──────── SOURCE MATERIAL ────────

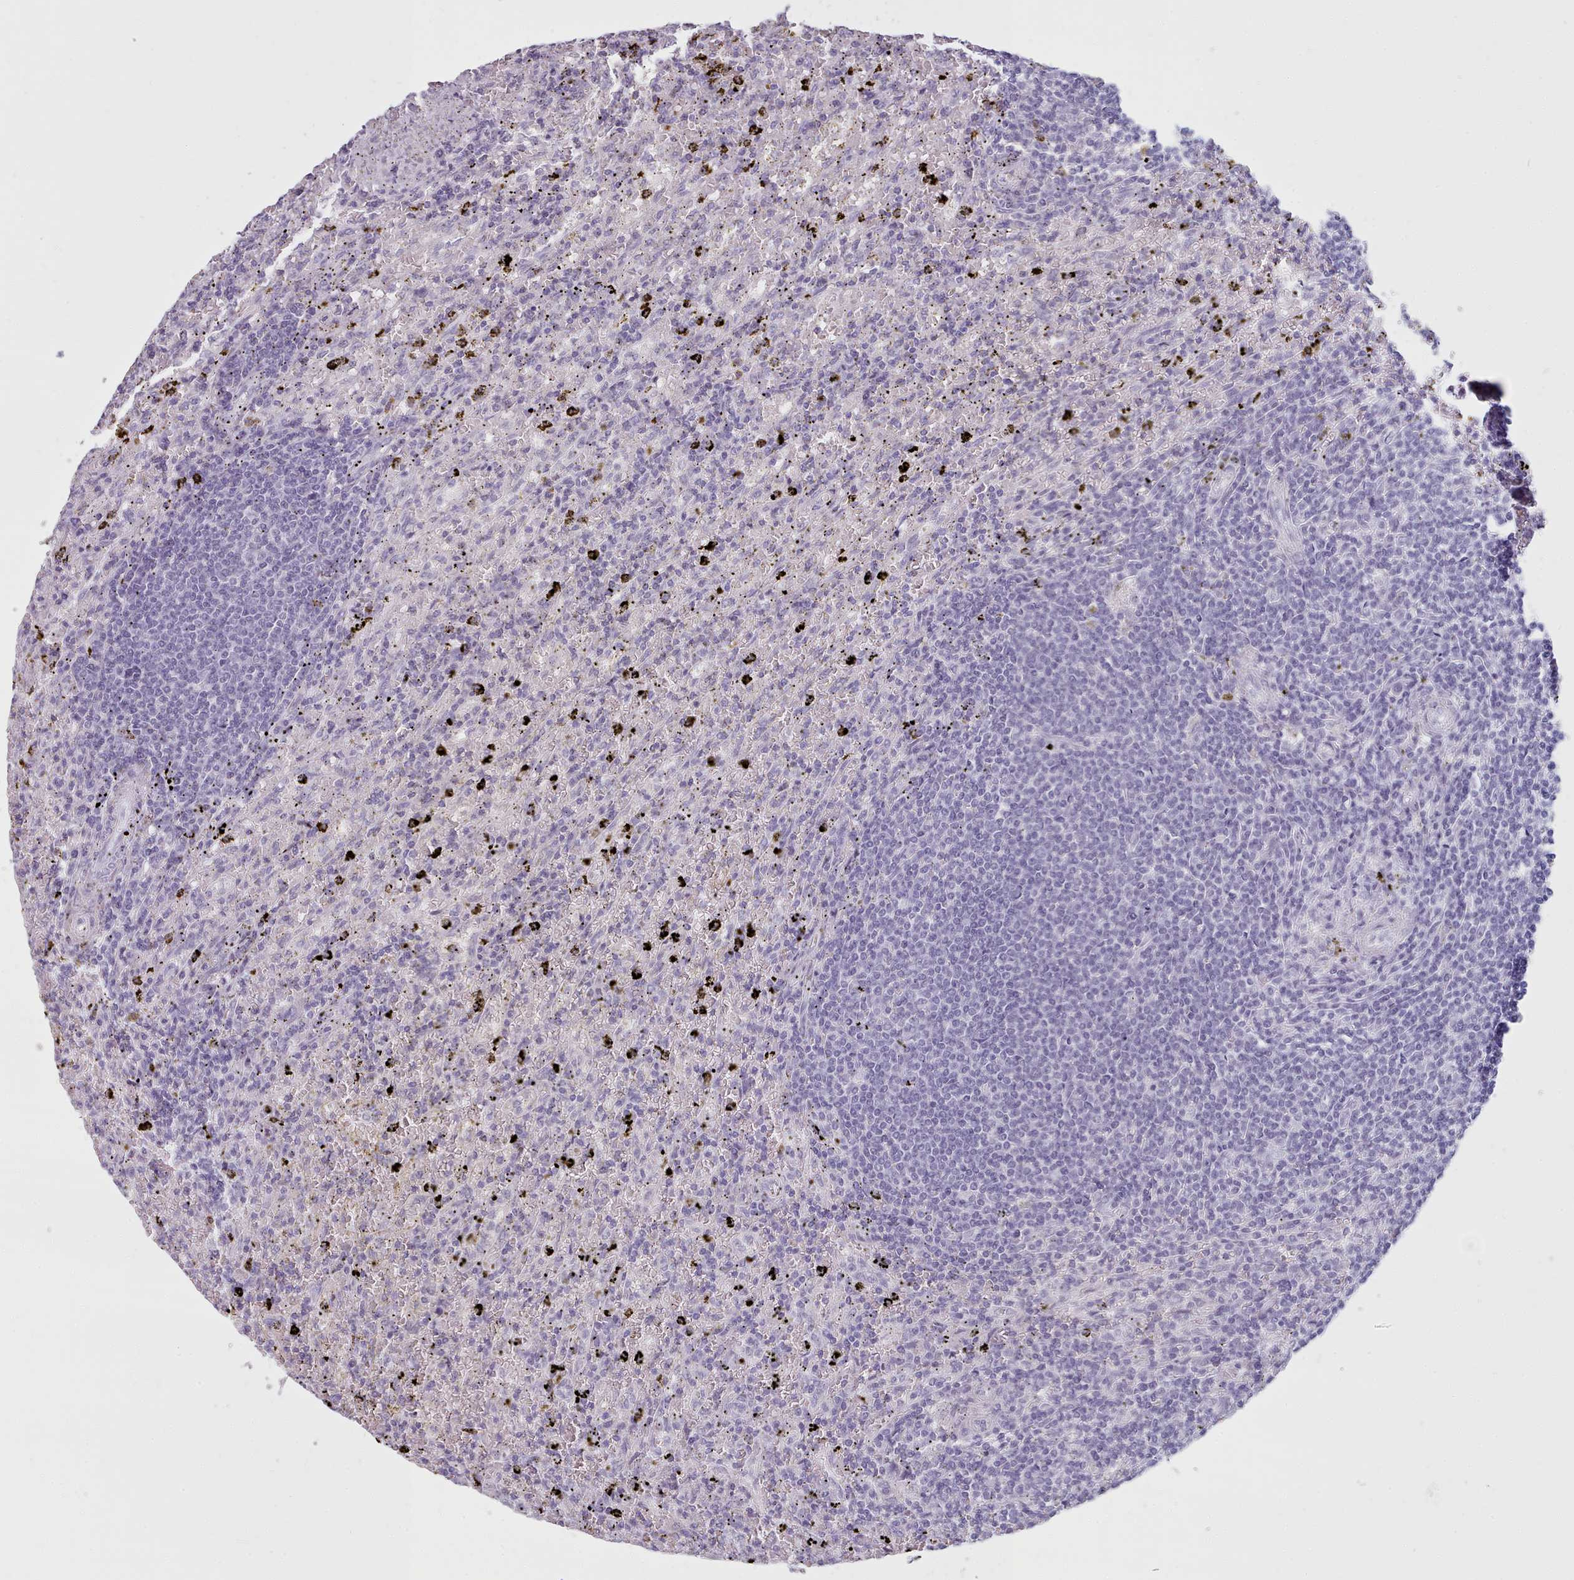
{"staining": {"intensity": "negative", "quantity": "none", "location": "none"}, "tissue": "lymphoma", "cell_type": "Tumor cells", "image_type": "cancer", "snomed": [{"axis": "morphology", "description": "Malignant lymphoma, non-Hodgkin's type, Low grade"}, {"axis": "topography", "description": "Spleen"}], "caption": "Tumor cells are negative for brown protein staining in low-grade malignant lymphoma, non-Hodgkin's type.", "gene": "ZNF43", "patient": {"sex": "male", "age": 76}}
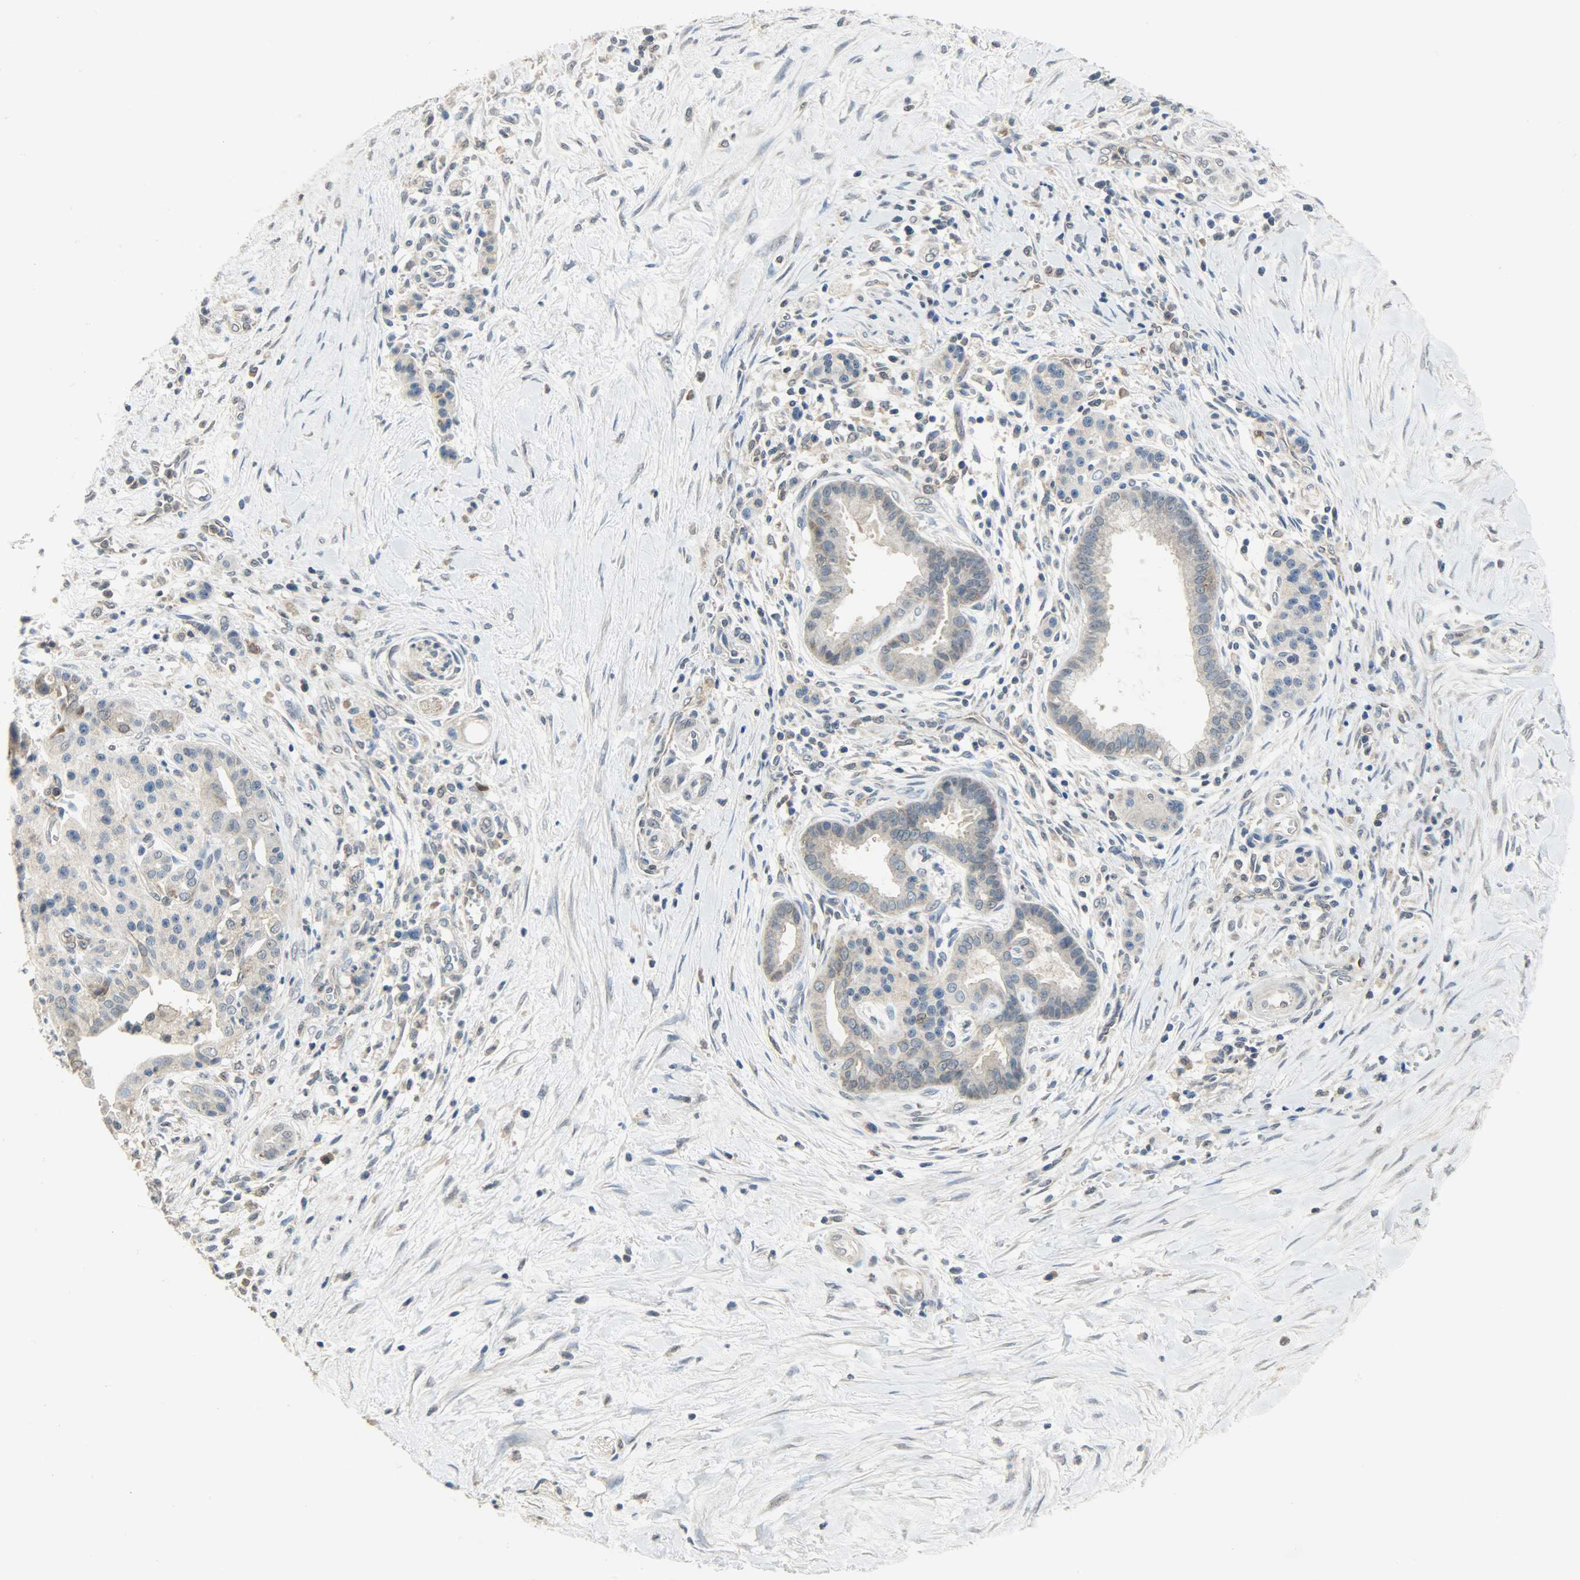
{"staining": {"intensity": "moderate", "quantity": "25%-75%", "location": "cytoplasmic/membranous"}, "tissue": "pancreatic cancer", "cell_type": "Tumor cells", "image_type": "cancer", "snomed": [{"axis": "morphology", "description": "Adenocarcinoma, NOS"}, {"axis": "topography", "description": "Pancreas"}], "caption": "The histopathology image demonstrates immunohistochemical staining of adenocarcinoma (pancreatic). There is moderate cytoplasmic/membranous staining is present in approximately 25%-75% of tumor cells. (DAB (3,3'-diaminobenzidine) = brown stain, brightfield microscopy at high magnification).", "gene": "TRIM21", "patient": {"sex": "male", "age": 59}}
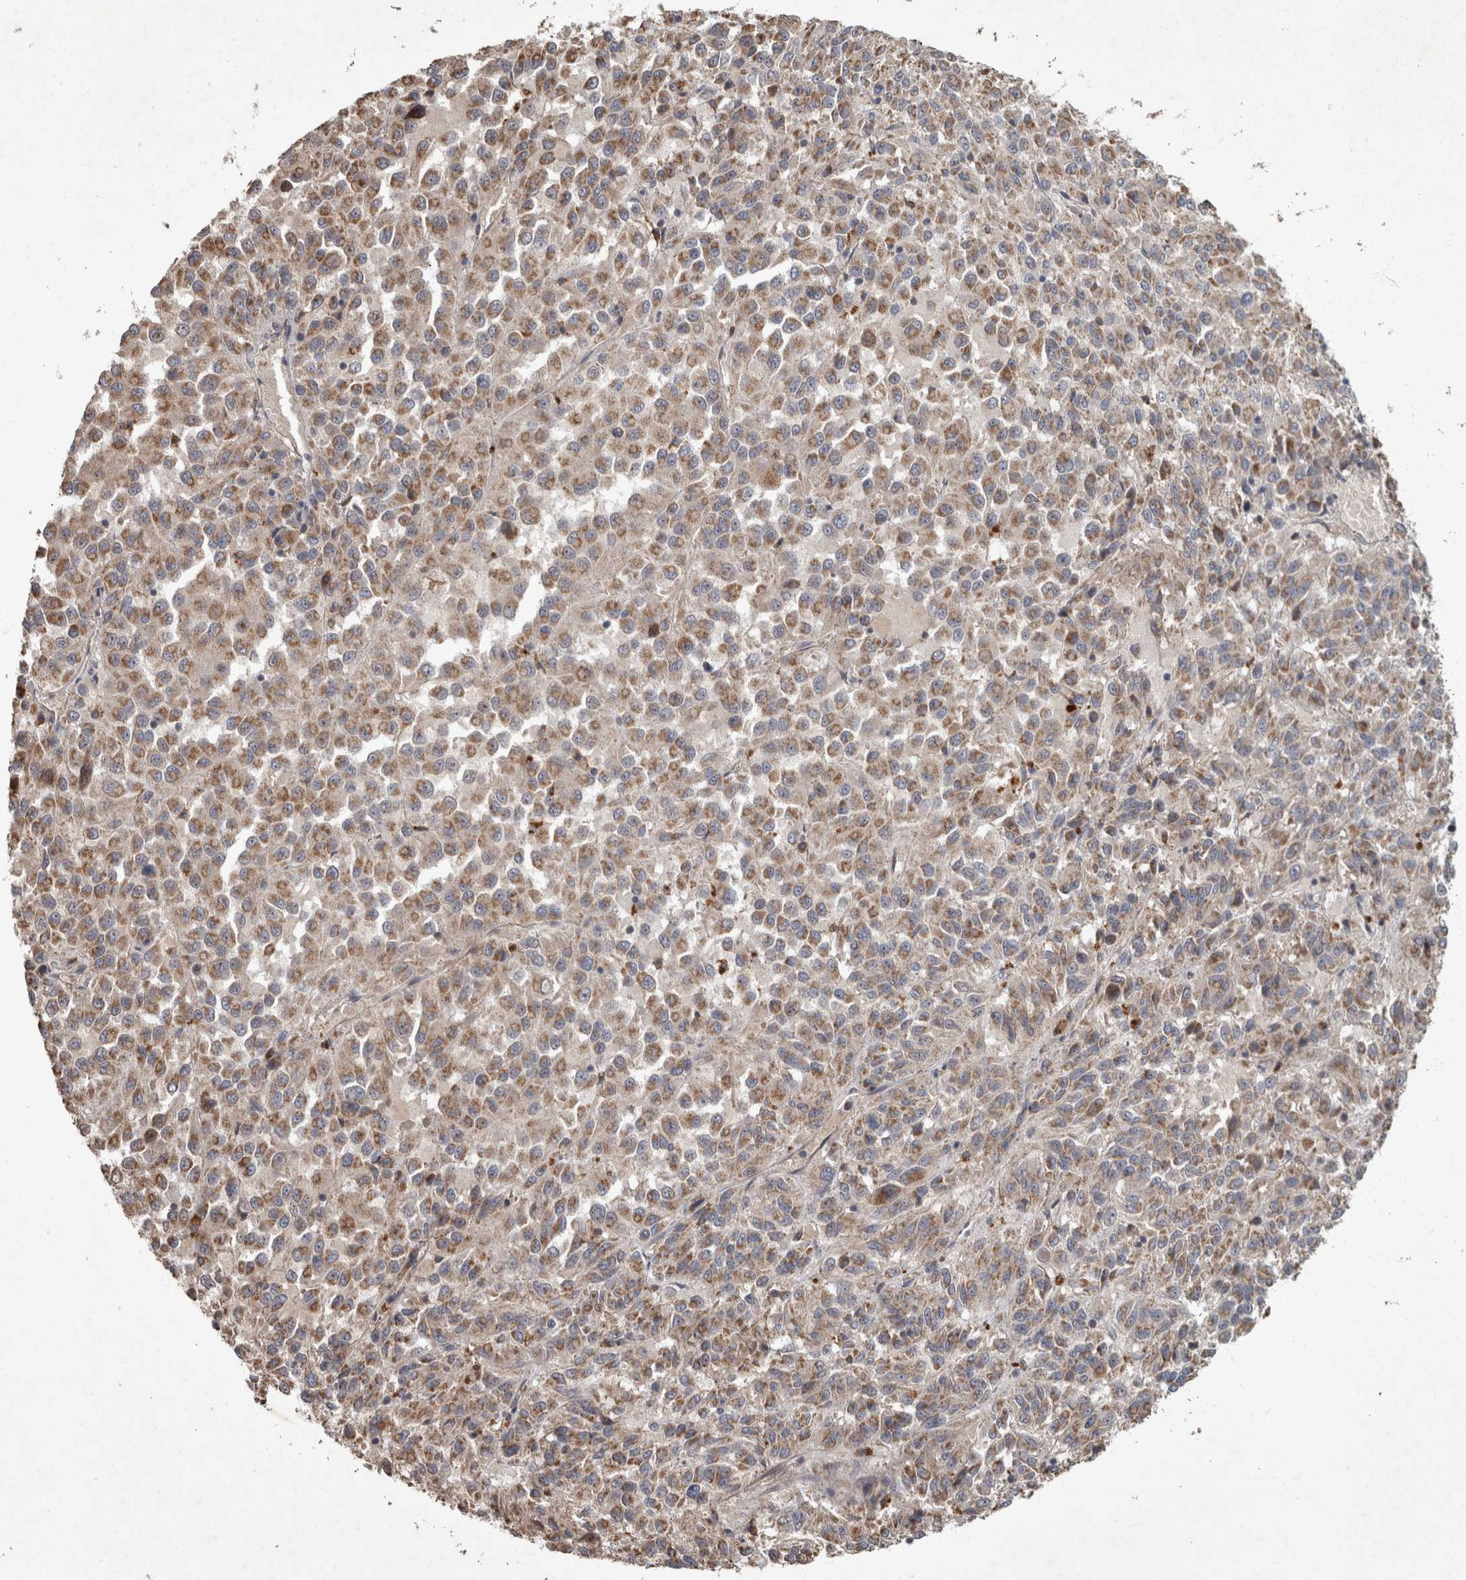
{"staining": {"intensity": "moderate", "quantity": ">75%", "location": "cytoplasmic/membranous"}, "tissue": "melanoma", "cell_type": "Tumor cells", "image_type": "cancer", "snomed": [{"axis": "morphology", "description": "Malignant melanoma, Metastatic site"}, {"axis": "topography", "description": "Lung"}], "caption": "This micrograph demonstrates immunohistochemistry (IHC) staining of human melanoma, with medium moderate cytoplasmic/membranous staining in approximately >75% of tumor cells.", "gene": "PPP1R3C", "patient": {"sex": "male", "age": 64}}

────────

• **EXERCISE DIRECTIONS**: If the listing above includes images, copy every line of it exactly except those images.

• **SOLUTION FOR THIS TASK**:
{"staining": {"intensity": "negative", "quantity": "none", "location": "none"}, "tissue": "lymphoma", "cell_type": "Tumor cells", "image_type": "cancer", "snomed": [{"axis": "morphology", "description": "Malignant lymphoma, non-Hodgkin's type, Low grade"}, {"axis": "topography", "description": "Spleen"}], "caption": "Tumor cells are negative for brown protein staining in low-grade malignant lymphoma, non-Hodgkin's type.", "gene": "ZNF43", "patient": {"sex": "male", "age": 76}}
{"staining": {"intensity": "moderate", "quantity": "25%-75%", "location": "cytoplasmic/membranous"}, "tissue": "pancreatic cancer", "cell_type": "Tumor cells", "image_type": "cancer", "snomed": [{"axis": "morphology", "description": "Adenocarcinoma, NOS"}, {"axis": "topography", "description": "Pancreas"}], "caption": "The histopathology image demonstrates immunohistochemical staining of adenocarcinoma (pancreatic). There is moderate cytoplasmic/membranous staining is present in approximately 25%-75% of tumor cells. (DAB (3,3'-diaminobenzidine) = brown stain, brightfield microscopy at high magnification).", "gene": "TRIM21", "patient": {"sex": "male", "age": 59}}
{"staining": {"intensity": "moderate", "quantity": ">75%", "location": "cytoplasmic/membranous"}, "tissue": "melanoma", "cell_type": "Tumor cells", "image_type": "cancer", "snomed": [{"axis": "morphology", "description": "Malignant melanoma, Metastatic site"}, {"axis": "topography", "description": "Lung"}], "caption": "This micrograph demonstrates immunohistochemistry (IHC) staining of human melanoma, with medium moderate cytoplasmic/membranous staining in approximately >75% of tumor cells.", "gene": "PPP1R3C", "patient": {"sex": "male", "age": 64}}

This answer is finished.